On top of that, AI owners and developers will have their own host of security concerns. These new concerns include threats to the AI’s training model that can corrupt its results and disclose proprietary information about how the model operates, and threats that could disrupt the model’s quality of results. Additionally, the AI model will have to interface with the traditional world through APIs, web access, mobile applications and other applications that need to be built securely.
Beyond the general questions, developers will have to ask additional questions when using AI tools, such as an AI security scanner to manage risks introduced during software development.
- Is an AI tool a best fit for this use case? Understanding what AI is and isn’t good at is key. The further a task can be broken down into “making a decision according to learned rules” or “writing content that passes learned rules,” the better the AI will be at it. As the problem changes beyond that, the AI will get worse at it.
- What safeguards are in place if the tool doesn’t catch something or hallucinates something that’s not there? Never introduce a single point of failure into your processes, especially one that can hallucinate. Rely on traditional practices associated with defense in depth, or the “Swiss Cheese” method of managing risk where even if one layer misses a problem, the next will catch it.
- What oversight is required to vet the tool results? This is an old problem made new; the traditional logging guidance breaks down into two parts. The first is capturing data about important events; the second is auditing the logs. Until AI matures further and its drawbacks are understood or mitigated, humans will still need to be kept in the loop.
More and more developers are “hiring” ChatGPT to write source code. Initial reports are that ChatGPT is capable of writing source code in many programming languages and is fluent in all of the common and publicly discussed languages. Due to limitations in this beta version’s training and model, the code it produces isn’t always perfect. It often contains business logic flaws that can change the way the software operates, syntax errors where it may blend different versions of software and other problems that appear human in origin.
Basically, ChatGPT is a junior developer. Who will be its manager?
Put another way, ChatGPT is a junior developer. When using code written by this junior developer, one must consider how it will be managed:
- Who will be its manager ensuring that the code written is functional, optimized, quality and up to security standards? Junior developers need senior developers. Every line of code will have to be tested, and some will have to be fixed. However, initial reports are that this proof-reading process is faster and easier than writing code from scratch.
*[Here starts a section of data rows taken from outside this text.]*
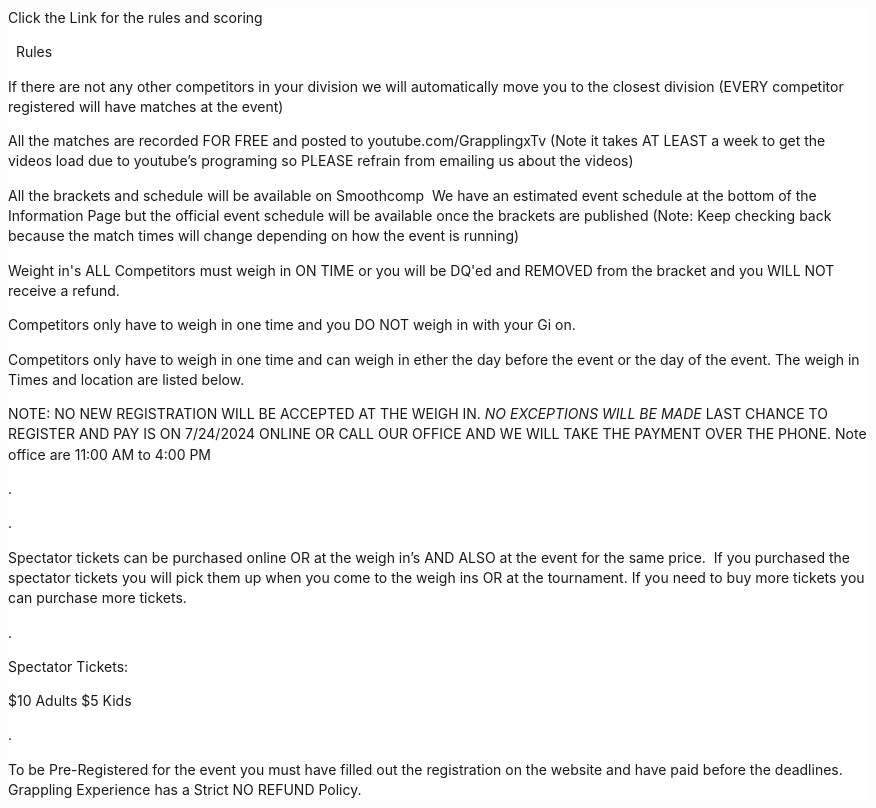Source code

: 
Click the Link for the rules and scoring


  Rules


If there are not any other competitors in your division we will automatically move you to the closest division (EVERY competitor registered will have matches at the event)





All the matches are recorded FOR FREE and posted to youtube.com/GrapplingxTv (Note it takes AT LEAST a week to get the videos load due to youtube’s programing so PLEASE refrain from emailing us about the videos)


All the brackets and schedule will be available on Smoothcomp  We have an estimated event schedule at the bottom of the Information Page but the official event schedule will be available once the brackets are published (Note: Keep checking back because the match times will change depending on how the event is running)


Weight in's ALL Competitors must weigh in ON TIME or you will be DQ'ed and REMOVED from the bracket and you WILL NOT receive a refund.


Competitors only have to weigh in one time and you DO NOT weigh in with your Gi on.


Competitors only have to weigh in one time and can weigh in ether the day before the event or the day of the event. The weigh in Times and location are listed below.


NOTE: NO NEW REGISTRATION WILL BE ACCEPTED AT THE WEIGH IN. *NO EXCEPTIONS WILL BE MADE* LAST CHANCE TO REGISTER AND PAY IS ON 7/24/2024 ONLINE OR CALL OUR OFFICE AND WE WILL TAKE THE PAYMENT OVER THE PHONE. Note office are 11:00 AM to 4:00 PM


.


.


Spectator tickets can be purchased online OR at the weigh in’s AND ALSO at the event for the same price.  If you purchased the spectator tickets you will pick them up when you come to the weigh ins OR at the tournament. If you need to buy more tickets you can purchase more tickets.


.


Spectator Tickets:


$10 Adults $5 Kids


. 


To be Pre-Registered for the event you must have filled out the registration on the website and have paid before the deadlines. Grappling Experience has a Strict NO REFUND Policy.


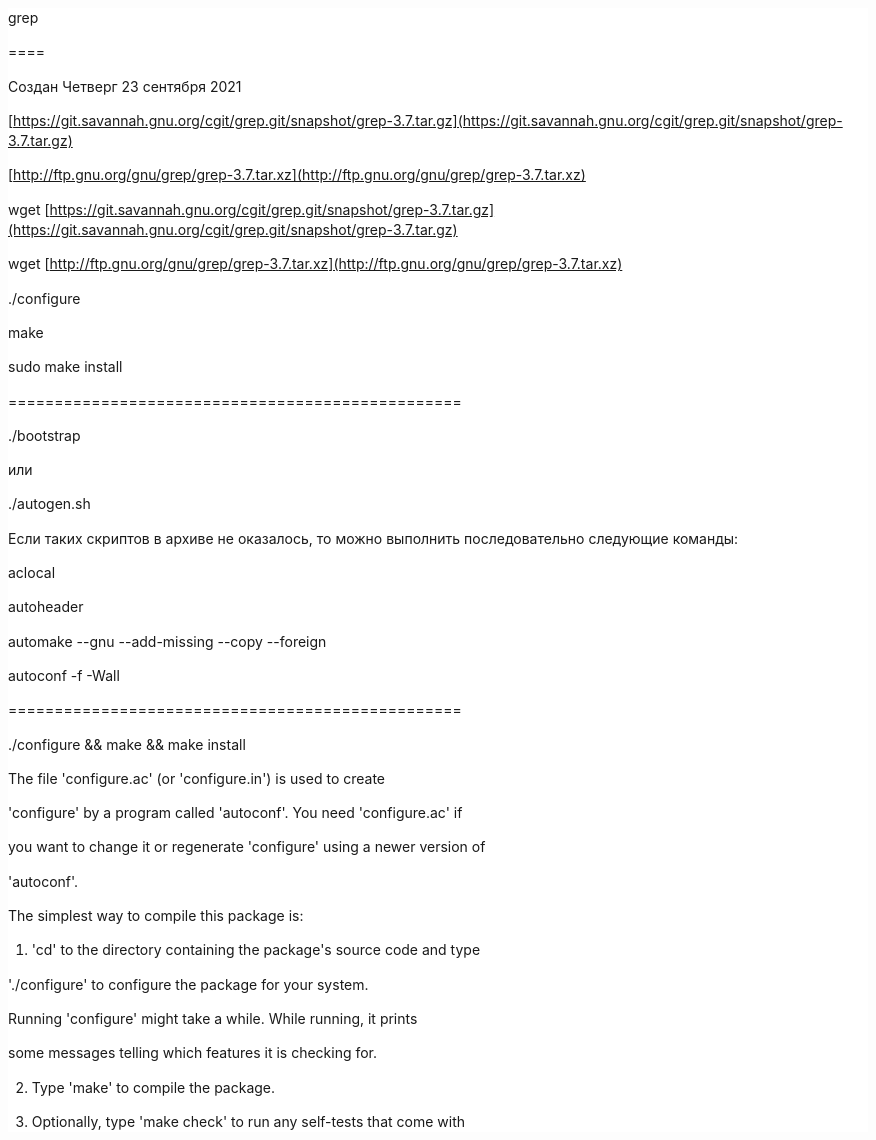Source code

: grep

====

Создан Четверг 23 сентября 2021

[https://git.savannah.gnu.org/cgit/grep.git/snapshot/grep-3.7.tar.gz](https://git.savannah.gnu.org/cgit/grep.git/snapshot/grep-3.7.tar.gz)

[http://ftp.gnu.org/gnu/grep/grep-3.7.tar.xz](http://ftp.gnu.org/gnu/grep/grep-3.7.tar.xz)

wget [https://git.savannah.gnu.org/cgit/grep.git/snapshot/grep-3.7.tar.gz](https://git.savannah.gnu.org/cgit/grep.git/snapshot/grep-3.7.tar.gz)

wget [http://ftp.gnu.org/gnu/grep/grep-3.7.tar.xz](http://ftp.gnu.org/gnu/grep/grep-3.7.tar.xz)

./configure

make

sudo make install

=================================================

./bootstrap

или

./autogen.sh

Если таких скриптов в архиве не оказалось, то можно выполнить последовательно следующие команды:

aclocal

autoheader

automake --gnu --add-missing --copy --foreign

autoconf -f -Wall

=================================================

./configure && make && make install

The file 'configure.ac' (or 'configure.in') is used to create

'configure' by a program called 'autoconf'. You need 'configure.ac' if

you want to change it or regenerate 'configure' using a newer version of

'autoconf'.

The simplest way to compile this package is:

1. 'cd' to the directory containing the package's source code and type

'./configure' to configure the package for your system.

Running 'configure' might take a while. While running, it prints

some messages telling which features it is checking for.

2. Type 'make' to compile the package.

3. Optionally, type 'make check' to run any self-tests that come with
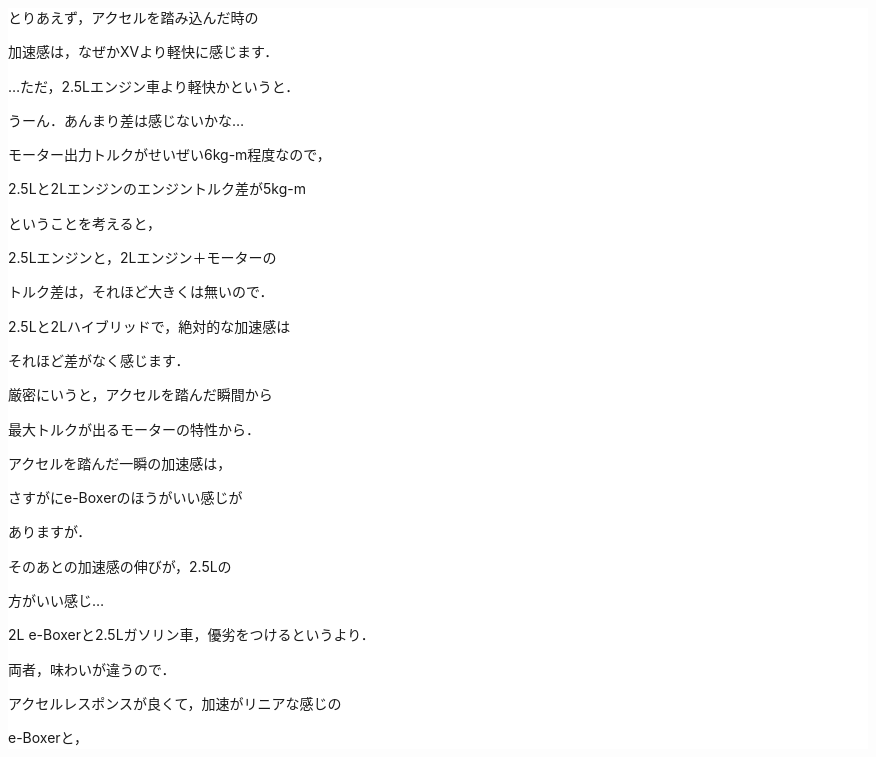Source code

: 
とりあえず，アクセルを踏み込んだ時の


加速感は，なぜかXVより軽快に感じます．





…ただ，2.5Lエンジン車より軽快かというと．


うーん．あんまり差は感じないかな…


モーター出力トルクがせいぜい6kg-m程度なので，


2.5Lと2Lエンジンのエンジントルク差が5kg-m


ということを考えると，


2.5Lエンジンと，2Lエンジン＋モーターの


トルク差は，それほど大きくは無いので．


2.5Lと2Lハイブリッドで，絶対的な加速感は


それほど差がなく感じます．





厳密にいうと，アクセルを踏んだ瞬間から


最大トルクが出るモーターの特性から．


アクセルを踏んだ一瞬の加速感は，


さすがにe-Boxerのほうがいい感じが


ありますが．


そのあとの加速感の伸びが，2.5Lの


方がいい感じ…





2L e-Boxerと2.5Lガソリン車，優劣をつけるというより．


両者，味わいが違うので．


アクセルレスポンスが良くて，加速がリニアな感じの


e-Boxerと，
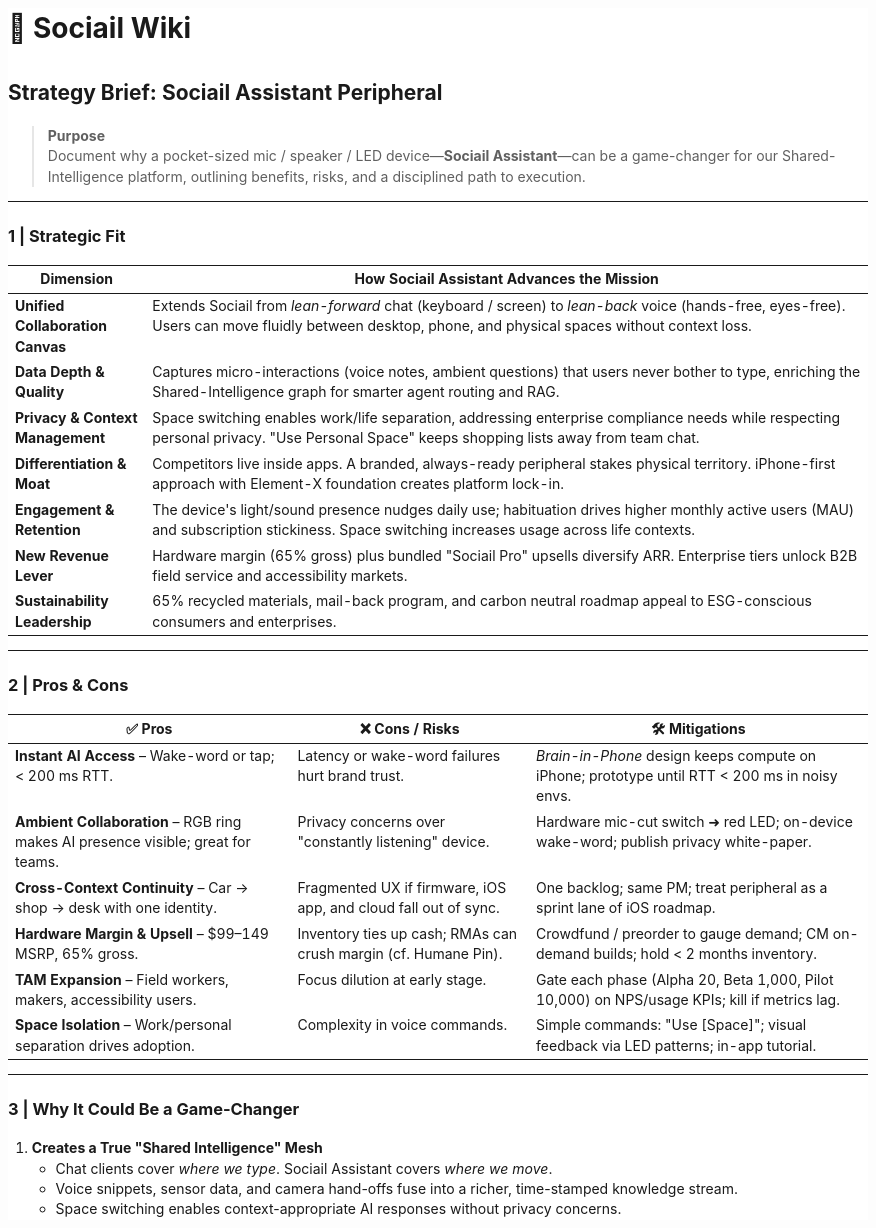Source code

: # 📓 Sociail Wiki  
## Strategy Brief: **Sociail Assistant** Peripheral

> **Purpose**  
> Document why a pocket-sized mic / speaker / LED device—**Sociail Assistant**—can be a game-changer for our Shared-Intelligence platform, outlining benefits, risks, and a disciplined path to execution.

---

### 1 | Strategic Fit

| Dimension | How Sociail Assistant Advances the Mission |
|-----------|-------------------------------------------|
| **Unified Collaboration Canvas** | Extends Sociail from _lean-forward_ chat (keyboard / screen) to _lean-back_ voice (hands-free, eyes-free). Users can move fluidly between desktop, phone, and physical spaces without context loss. |
| **Data Depth & Quality** | Captures micro-interactions (voice notes, ambient questions) that users never bother to type, enriching the Shared-Intelligence graph for smarter agent routing and RAG. |
| **Privacy & Context Management** | Space switching enables work/life separation, addressing enterprise compliance needs while respecting personal privacy. "Use Personal Space" keeps shopping lists away from team chat. |
| **Differentiation & Moat** | Competitors live inside apps. A branded, always-ready peripheral stakes physical territory. iPhone-first approach with Element-X foundation creates platform lock-in. |
| **Engagement & Retention** | The device's light/sound presence nudges daily use; habituation drives higher monthly active users (MAU) and subscription stickiness. Space switching increases usage across life contexts. |
| **New Revenue Lever** | Hardware margin (65% gross) plus bundled "Sociail Pro" upsells diversify ARR. Enterprise tiers unlock B2B field service and accessibility markets. |
| **Sustainability Leadership** | 65% recycled materials, mail-back program, and carbon neutral roadmap appeal to ESG-conscious consumers and enterprises. |

---

### 2 | Pros & Cons

| ✅ **Pros** | ❌ **Cons / Risks** | 🛠 **Mitigations** |
|-------------|-------------------|-------------------|
| **Instant AI Access** – Wake-word or tap; < 200 ms RTT. | Latency or wake-word failures hurt brand trust. | _Brain-in-Phone_ design keeps compute on iPhone; prototype until RTT < 200 ms in noisy envs. |
| **Ambient Collaboration** – RGB ring makes AI presence visible; great for teams. | Privacy concerns over "constantly listening" device. | Hardware mic-cut switch ➜ red LED; on-device wake-word; publish privacy white-paper. |
| **Cross-Context Continuity** – Car → shop → desk with one identity. | Fragmented UX if firmware, iOS app, and cloud fall out of sync. | One backlog; same PM; treat peripheral as a sprint lane of iOS roadmap. |
| **Hardware Margin & Upsell** – $99–149 MSRP, 65% gross. | Inventory ties up cash; RMAs can crush margin (cf. Humane Pin). | Crowdfund / preorder to gauge demand; CM on-demand builds; hold < 2 months inventory. |
| **TAM Expansion** – Field workers, makers, accessibility users. | Focus dilution at early stage. | Gate each phase (Alpha 20, Beta 1,000, Pilot 10,000) on NPS/usage KPIs; kill if metrics lag. |
| **Space Isolation** – Work/personal separation drives adoption. | Complexity in voice commands. | Simple commands: "Use [Space]"; visual feedback via LED patterns; in-app tutorial. |

---

### 3 | Why It Could Be a Game-Changer

1. **Creates a True "Shared Intelligence" Mesh**  
   - Chat clients cover _where we type_. Sociail Assistant covers _where we move_.  
   - Voice snippets, sensor data, and camera hand-offs fuse into a richer, time-stamped knowledge stream.
   - Space switching enables context-appropriate AI responses without privacy concerns.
- Is it injecting or remixing training code into your code base? A more insidious threat is that sometimes AI bots like GitHub Copilot produce source code that perfectly replicates blocks of code from its training data. Antiplagiarism tools will be needed to ensure license risk is managed.
- Where does the bot get its training data? An AI model will only be as good as its training data. If the bot is trained on old or incorrect code, it will produce old and incorrect results.
- Where is the engine hosted? An AI bot that analyzes source code will need to bring the source code to its processing facility. Give extra thought to how the data is secured, used and disposed of after leaving your company’s boundary.
December’s release of ChatGPT heralded a new age in software development. It’s important to lean into the changes rather than get knocked out by them. When adopting these new tools, understand that the more things change, the more they stay the same: It’s always better to prevent a security incident than it is to be caught unawares by one.